Work to complete: Go line by line through the listing below and copy those that hold "drawn".

___ Stored data

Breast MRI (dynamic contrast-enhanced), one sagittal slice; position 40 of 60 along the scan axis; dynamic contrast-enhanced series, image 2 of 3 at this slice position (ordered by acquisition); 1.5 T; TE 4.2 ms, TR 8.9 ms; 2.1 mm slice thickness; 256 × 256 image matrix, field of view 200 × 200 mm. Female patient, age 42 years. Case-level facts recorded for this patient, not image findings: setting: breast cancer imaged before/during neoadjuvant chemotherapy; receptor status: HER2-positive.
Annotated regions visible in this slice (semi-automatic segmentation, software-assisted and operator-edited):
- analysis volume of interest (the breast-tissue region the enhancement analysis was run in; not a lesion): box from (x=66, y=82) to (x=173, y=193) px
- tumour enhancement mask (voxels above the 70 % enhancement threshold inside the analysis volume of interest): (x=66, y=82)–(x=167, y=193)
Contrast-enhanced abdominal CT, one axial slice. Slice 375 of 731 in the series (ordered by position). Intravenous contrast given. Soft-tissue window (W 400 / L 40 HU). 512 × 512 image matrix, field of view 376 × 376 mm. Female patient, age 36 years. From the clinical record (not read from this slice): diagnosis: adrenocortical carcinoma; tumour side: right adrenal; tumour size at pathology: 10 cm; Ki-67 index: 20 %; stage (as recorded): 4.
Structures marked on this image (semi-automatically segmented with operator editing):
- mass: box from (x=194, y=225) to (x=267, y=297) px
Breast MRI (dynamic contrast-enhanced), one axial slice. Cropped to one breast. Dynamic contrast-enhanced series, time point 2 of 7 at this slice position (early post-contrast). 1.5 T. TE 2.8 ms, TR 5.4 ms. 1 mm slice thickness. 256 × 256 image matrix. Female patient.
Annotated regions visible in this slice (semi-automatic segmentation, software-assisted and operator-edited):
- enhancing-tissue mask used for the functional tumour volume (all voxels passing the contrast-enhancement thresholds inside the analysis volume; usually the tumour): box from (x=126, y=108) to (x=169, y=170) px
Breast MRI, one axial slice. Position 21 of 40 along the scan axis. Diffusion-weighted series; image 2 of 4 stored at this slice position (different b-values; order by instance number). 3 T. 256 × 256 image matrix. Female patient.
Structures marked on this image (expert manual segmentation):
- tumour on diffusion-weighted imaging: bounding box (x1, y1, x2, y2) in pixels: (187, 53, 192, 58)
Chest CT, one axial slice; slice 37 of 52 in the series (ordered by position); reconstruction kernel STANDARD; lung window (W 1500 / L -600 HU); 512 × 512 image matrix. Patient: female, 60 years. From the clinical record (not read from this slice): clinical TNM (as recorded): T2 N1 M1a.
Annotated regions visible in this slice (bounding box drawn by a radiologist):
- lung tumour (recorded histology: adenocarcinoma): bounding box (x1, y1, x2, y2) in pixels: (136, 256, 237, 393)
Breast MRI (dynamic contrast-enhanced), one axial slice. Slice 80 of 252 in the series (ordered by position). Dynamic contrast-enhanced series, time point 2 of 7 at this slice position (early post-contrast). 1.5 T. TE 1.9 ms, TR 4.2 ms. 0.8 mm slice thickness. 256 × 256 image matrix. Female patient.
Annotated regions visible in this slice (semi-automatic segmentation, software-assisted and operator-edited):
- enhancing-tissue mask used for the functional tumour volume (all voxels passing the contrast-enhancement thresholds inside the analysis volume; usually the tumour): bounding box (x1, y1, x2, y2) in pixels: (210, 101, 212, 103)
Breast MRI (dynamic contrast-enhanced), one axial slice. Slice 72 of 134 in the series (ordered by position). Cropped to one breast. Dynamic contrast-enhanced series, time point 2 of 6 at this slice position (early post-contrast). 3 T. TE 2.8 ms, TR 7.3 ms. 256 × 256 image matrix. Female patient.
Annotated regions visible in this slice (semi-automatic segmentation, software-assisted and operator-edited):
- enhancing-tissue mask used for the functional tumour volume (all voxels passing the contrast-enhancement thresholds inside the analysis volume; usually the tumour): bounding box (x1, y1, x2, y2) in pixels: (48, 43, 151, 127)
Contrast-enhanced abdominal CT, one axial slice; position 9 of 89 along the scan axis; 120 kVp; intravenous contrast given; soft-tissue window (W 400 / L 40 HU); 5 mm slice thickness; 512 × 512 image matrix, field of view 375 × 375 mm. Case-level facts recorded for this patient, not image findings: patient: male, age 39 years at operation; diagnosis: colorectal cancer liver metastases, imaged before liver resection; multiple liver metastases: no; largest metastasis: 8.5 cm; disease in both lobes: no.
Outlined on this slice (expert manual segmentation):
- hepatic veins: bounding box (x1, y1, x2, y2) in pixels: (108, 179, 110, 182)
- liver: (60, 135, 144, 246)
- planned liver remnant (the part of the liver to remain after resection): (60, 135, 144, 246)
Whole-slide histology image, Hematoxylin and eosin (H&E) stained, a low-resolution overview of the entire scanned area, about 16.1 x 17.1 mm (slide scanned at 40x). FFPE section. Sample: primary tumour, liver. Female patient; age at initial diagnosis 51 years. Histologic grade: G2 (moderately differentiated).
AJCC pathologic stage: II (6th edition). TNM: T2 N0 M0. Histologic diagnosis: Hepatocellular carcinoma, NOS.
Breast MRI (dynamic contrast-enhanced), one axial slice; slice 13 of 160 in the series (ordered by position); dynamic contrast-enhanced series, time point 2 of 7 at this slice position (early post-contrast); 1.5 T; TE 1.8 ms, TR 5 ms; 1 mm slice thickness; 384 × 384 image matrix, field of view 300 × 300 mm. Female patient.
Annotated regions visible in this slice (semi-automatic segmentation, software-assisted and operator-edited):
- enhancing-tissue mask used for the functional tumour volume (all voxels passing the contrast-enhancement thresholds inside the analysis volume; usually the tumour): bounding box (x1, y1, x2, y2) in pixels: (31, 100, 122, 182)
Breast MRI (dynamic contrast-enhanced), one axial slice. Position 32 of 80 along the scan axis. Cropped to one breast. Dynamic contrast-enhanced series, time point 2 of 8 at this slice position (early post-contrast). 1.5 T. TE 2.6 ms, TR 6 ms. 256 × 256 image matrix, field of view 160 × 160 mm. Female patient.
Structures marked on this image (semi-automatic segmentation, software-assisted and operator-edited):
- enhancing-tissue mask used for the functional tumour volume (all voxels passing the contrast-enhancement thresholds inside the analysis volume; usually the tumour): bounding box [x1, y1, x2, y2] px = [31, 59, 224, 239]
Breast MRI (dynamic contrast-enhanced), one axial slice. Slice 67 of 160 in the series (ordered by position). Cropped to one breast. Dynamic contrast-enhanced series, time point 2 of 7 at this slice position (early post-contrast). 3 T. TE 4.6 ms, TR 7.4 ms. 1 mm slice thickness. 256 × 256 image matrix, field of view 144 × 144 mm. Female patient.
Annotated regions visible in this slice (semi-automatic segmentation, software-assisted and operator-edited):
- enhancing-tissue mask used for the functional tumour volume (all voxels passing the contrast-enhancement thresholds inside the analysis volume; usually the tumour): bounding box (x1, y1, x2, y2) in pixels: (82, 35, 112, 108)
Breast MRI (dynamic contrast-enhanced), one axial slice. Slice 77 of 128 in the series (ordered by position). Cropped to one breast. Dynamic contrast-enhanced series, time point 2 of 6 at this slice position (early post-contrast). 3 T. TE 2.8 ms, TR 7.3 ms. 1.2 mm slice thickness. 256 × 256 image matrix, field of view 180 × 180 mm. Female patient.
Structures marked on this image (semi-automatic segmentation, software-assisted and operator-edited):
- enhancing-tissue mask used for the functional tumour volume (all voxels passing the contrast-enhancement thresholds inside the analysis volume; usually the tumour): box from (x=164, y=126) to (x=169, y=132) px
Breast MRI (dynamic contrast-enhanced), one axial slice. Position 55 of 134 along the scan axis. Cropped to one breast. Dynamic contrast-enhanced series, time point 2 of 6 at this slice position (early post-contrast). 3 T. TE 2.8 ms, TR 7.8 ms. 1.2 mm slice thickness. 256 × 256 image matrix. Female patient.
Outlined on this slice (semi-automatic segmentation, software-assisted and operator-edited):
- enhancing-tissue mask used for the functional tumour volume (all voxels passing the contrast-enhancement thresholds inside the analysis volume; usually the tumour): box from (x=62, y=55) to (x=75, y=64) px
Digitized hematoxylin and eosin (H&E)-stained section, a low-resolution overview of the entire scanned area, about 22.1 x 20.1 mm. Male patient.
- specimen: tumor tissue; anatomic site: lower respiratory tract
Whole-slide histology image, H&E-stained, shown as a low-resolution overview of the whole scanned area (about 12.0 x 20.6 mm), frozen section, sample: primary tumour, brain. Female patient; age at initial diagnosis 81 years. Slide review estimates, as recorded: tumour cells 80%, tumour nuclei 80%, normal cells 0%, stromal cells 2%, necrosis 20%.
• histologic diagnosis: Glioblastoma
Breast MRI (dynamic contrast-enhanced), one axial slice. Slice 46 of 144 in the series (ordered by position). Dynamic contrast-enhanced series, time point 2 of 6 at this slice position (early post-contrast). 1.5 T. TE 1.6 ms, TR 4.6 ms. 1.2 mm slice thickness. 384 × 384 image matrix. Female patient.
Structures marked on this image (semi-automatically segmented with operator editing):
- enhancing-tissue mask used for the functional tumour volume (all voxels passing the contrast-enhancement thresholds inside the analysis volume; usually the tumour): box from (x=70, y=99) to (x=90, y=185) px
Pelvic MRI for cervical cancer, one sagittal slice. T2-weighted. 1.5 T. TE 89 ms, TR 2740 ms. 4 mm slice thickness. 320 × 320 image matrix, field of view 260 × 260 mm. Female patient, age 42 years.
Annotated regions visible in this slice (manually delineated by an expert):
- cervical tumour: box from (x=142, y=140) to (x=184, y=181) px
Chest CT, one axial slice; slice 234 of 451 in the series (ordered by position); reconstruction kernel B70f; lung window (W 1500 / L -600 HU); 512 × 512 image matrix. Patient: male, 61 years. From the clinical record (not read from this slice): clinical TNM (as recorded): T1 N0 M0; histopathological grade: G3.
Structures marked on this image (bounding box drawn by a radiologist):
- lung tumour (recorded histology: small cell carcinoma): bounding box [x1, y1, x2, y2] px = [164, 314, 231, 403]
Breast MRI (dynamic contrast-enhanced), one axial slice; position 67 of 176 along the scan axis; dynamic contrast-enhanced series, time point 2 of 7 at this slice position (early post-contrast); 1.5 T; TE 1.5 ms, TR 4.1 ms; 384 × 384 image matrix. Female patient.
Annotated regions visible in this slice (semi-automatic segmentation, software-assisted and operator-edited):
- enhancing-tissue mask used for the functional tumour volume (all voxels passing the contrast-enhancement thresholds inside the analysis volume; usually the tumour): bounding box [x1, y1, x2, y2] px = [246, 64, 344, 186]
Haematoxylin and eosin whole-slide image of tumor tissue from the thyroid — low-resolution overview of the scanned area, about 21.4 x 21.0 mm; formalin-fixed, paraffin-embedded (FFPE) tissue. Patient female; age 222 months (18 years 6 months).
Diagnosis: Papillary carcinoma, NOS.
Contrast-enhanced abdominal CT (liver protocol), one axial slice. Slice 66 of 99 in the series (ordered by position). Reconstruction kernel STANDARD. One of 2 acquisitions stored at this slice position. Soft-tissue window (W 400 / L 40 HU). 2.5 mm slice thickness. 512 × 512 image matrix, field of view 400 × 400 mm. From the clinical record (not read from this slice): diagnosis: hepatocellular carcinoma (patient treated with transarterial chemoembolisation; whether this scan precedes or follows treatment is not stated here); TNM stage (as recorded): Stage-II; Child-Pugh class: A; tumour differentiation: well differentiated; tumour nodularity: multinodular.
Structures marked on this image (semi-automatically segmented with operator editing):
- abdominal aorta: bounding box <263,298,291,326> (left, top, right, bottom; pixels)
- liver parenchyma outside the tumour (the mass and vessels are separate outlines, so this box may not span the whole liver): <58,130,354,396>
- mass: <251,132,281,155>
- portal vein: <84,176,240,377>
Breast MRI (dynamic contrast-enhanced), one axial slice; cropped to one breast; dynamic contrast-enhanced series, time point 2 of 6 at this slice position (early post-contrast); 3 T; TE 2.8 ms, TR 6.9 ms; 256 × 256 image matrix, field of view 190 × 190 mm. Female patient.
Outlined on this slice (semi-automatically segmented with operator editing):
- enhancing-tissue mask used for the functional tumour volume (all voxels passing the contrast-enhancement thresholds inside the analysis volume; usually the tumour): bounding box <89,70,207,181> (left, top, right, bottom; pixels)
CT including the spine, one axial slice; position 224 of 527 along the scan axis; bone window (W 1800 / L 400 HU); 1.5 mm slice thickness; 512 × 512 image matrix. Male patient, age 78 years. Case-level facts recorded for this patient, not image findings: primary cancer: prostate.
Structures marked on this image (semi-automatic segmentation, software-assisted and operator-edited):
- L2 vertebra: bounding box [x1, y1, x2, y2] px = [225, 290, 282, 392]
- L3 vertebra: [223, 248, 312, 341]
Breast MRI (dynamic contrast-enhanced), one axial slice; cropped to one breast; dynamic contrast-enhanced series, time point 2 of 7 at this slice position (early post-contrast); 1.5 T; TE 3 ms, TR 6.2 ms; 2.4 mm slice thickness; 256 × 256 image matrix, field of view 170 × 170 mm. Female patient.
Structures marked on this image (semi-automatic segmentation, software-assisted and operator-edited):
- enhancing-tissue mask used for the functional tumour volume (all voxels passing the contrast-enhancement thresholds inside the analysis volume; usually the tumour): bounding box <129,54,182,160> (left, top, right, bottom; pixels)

______

Response:
Annotated regions visible in this slice (bounding box drawn by a radiologist):
Structures marked on this image (bounding box drawn by a radiologist):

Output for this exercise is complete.